Glossary term

Return on Average Assets (ROAA)

Return on average assets, or ROAA, measures net income relative to the average assets held during the period.

Updated

May 22, 2026

Read time

3 min read

What Is Return on Average Assets (ROAA)?

Return on average assets, or ROAA, measures net income relative to the average assets held during the period. It is a version of return on assets that explicitly uses average assets rather than only the period-end asset balance.

ROAA is widely used in bank analysis because banks earn income from large asset bases of loans, securities, and other financial assets.
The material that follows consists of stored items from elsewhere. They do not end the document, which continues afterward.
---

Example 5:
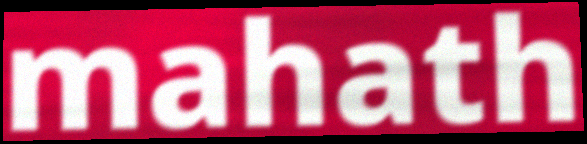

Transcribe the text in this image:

mahath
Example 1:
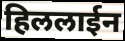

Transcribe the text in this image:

हिललाईन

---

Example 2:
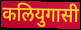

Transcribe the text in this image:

कलियुगासी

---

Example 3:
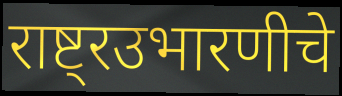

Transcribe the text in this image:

राष्ट्रउभारणीचे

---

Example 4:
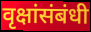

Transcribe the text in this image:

वृक्षांसंबंधी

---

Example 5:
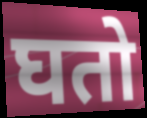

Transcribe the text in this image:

घतो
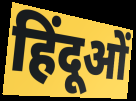
हिंदूओं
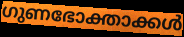
ഗുണഭോക്താക്കൾ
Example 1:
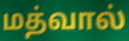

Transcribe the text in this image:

மத்வால்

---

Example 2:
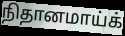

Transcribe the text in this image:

நிதானமாய்க்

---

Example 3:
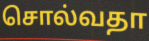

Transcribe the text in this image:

சொல்வதா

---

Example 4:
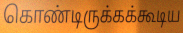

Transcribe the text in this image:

கொண்டிருக்கக்கூடிய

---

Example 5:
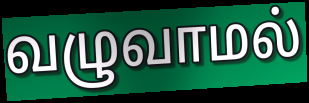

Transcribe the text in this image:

வழுவாமல்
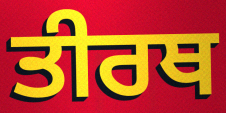
ਤੀਰਥ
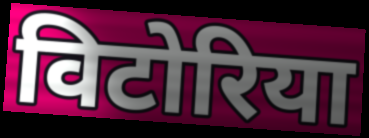
विटोरिया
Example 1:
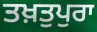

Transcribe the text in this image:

ਤਖ਼ਤੁਪੁਰਾ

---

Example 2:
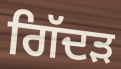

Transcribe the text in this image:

ਗਿੱਦਡ਼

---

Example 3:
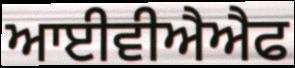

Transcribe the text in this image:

ਆਈਵੀਐਐਫ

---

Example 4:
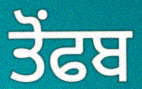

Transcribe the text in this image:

ਤੋਂਫਬ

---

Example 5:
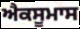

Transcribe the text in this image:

ਐਕਸੂਮਾਸ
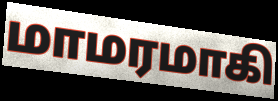
மாமரமாகி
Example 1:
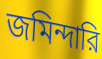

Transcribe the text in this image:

জমিন্দারি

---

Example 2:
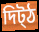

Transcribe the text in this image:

দিট্ঠ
The ratio helps show how efficiently those assets generate profit after expenses, provisions, taxes, and other items.

Key Takeaways

  • ROAA compares net income with average total assets.
  • It is a common profitability measure for banks and other financial institutions.
  • Using average assets helps match a period of earnings with the asset base used during that period.
  • ROAA is less directly affected by leverage than ROAE, but it still needs risk context.
  • Asset mix, credit costs, interest rates, fees, and expenses can all move ROAA.

ROAA Formula

A common formula is:

ROAA=Net IncomeAverage Total AssetsROAA = \frac{Net\ Income}{Average\ Total\ Assets}

Average total assets are usually calculated from beginning and ending assets, though banks and analysts may use more frequent averages. The purpose is to avoid measuring a full period of earnings against a single point-in-time balance sheet.

For example, if a bank earns $250 million of net income and has $25 billion of average assets, ROAA is 1 percent. That means the bank produced one cent of profit for each dollar of average assets during the period.

Why Banks Use ROAA

Banks are asset-driven businesses. Loans and securities generate interest income, while deposits and borrowings create funding costs. A bank's ROAA reflects the combined effect of net interest margin, fee income, operating expenses, credit losses, taxes, and balance-sheet mix.
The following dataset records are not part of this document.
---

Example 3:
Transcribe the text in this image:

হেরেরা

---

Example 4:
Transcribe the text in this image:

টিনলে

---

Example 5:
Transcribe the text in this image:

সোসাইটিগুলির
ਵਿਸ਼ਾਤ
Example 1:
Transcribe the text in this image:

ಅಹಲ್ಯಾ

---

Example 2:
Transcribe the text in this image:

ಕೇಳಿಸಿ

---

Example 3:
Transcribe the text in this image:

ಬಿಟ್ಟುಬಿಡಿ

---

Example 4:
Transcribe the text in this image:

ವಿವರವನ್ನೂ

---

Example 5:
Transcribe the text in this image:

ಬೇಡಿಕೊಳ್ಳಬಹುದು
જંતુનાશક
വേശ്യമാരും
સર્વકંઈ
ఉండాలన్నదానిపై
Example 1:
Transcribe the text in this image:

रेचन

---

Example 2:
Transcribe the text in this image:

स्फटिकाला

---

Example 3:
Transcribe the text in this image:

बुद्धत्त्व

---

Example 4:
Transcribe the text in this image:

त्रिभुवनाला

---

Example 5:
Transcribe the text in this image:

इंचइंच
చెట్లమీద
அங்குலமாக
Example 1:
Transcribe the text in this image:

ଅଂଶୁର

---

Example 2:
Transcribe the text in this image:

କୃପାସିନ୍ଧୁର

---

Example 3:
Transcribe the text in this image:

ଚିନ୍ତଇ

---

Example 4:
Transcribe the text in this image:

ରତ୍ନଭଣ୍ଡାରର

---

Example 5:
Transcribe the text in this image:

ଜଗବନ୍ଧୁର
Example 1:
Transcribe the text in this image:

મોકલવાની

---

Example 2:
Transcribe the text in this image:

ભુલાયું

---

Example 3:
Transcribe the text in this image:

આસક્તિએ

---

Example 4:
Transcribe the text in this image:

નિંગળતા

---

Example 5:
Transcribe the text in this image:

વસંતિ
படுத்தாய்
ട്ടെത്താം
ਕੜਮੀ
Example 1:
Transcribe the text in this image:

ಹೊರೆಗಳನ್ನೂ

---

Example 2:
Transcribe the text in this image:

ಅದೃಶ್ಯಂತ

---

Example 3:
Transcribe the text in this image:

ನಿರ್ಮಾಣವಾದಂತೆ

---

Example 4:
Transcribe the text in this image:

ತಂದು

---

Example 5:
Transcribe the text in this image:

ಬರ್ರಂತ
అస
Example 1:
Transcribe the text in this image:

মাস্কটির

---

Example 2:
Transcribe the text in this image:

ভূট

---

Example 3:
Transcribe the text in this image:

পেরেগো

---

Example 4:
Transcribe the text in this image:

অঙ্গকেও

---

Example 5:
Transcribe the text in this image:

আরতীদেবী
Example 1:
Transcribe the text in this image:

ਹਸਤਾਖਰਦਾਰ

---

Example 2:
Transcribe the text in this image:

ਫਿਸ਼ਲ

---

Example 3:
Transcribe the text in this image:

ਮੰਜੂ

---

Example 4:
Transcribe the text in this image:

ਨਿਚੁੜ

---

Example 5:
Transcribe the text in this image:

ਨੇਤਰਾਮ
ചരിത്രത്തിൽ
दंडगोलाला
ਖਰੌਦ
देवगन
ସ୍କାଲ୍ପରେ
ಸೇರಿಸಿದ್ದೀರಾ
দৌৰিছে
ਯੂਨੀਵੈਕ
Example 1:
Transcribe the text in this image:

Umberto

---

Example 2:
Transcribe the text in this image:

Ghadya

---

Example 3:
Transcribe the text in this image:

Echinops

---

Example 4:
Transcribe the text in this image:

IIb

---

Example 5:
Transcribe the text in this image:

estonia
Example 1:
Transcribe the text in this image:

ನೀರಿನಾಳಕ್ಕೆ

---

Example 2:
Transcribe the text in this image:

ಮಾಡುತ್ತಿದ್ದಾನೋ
Because banks use leverage, small changes in ROAA can have a large effect on return on equity. A bank earning 1 percent on assets can still earn a much higher return on equity if it funds most assets with deposits and other liabilities. That makes ROAA a useful check on whether equity returns are coming from true asset profitability or mainly from leverage.

ROAA Versus ROA and ROAE

Metric

Denominator

Main use

ROA

Total assets, sometimes ending or average

Broad company asset profitability

ROAA

Average total assets

Bank and financial-company asset profitability

ROAE

Average shareholders' equity

Profitability on equity capital

ROAA and ROA are closely related. The difference is that ROAA makes the average denominator explicit, which is especially useful when assets are growing, shrinking, or shifting during the period.

What Investors Watch

ROAA should be read with asset quality. A bank can temporarily improve ROAA by taking more credit risk, reducing provisions too aggressively, stretching for yield, or cutting costs in ways that create future operational risk. A lower but steadier ROAA may be more attractive if it comes with strong underwriting and stable funding.

Peer comparison matters. Community banks, large banks, trust banks, credit card lenders, and investment banks have different asset mixes and income models. ROAA works best when compared with institutions that earn money in similar ways.

ROAA also helps separate asset productivity from balance-sheet size. A fast-growing bank may report rising net income while ROAA falls if new assets are lower yielding, more expensive to fund, or more costly to reserve against. A shrinking bank may show stable ROAA even as total earnings decline because the asset base is smaller.

That is why ROAA is often reviewed beside net interest margin and credit quality.

The Bottom Line

Return on average assets measures profit relative to the average asset base used during a period. It is a central bank-profitability ratio because it connects earnings to the assets that produce them, while keeping leverage and risk-taking in view.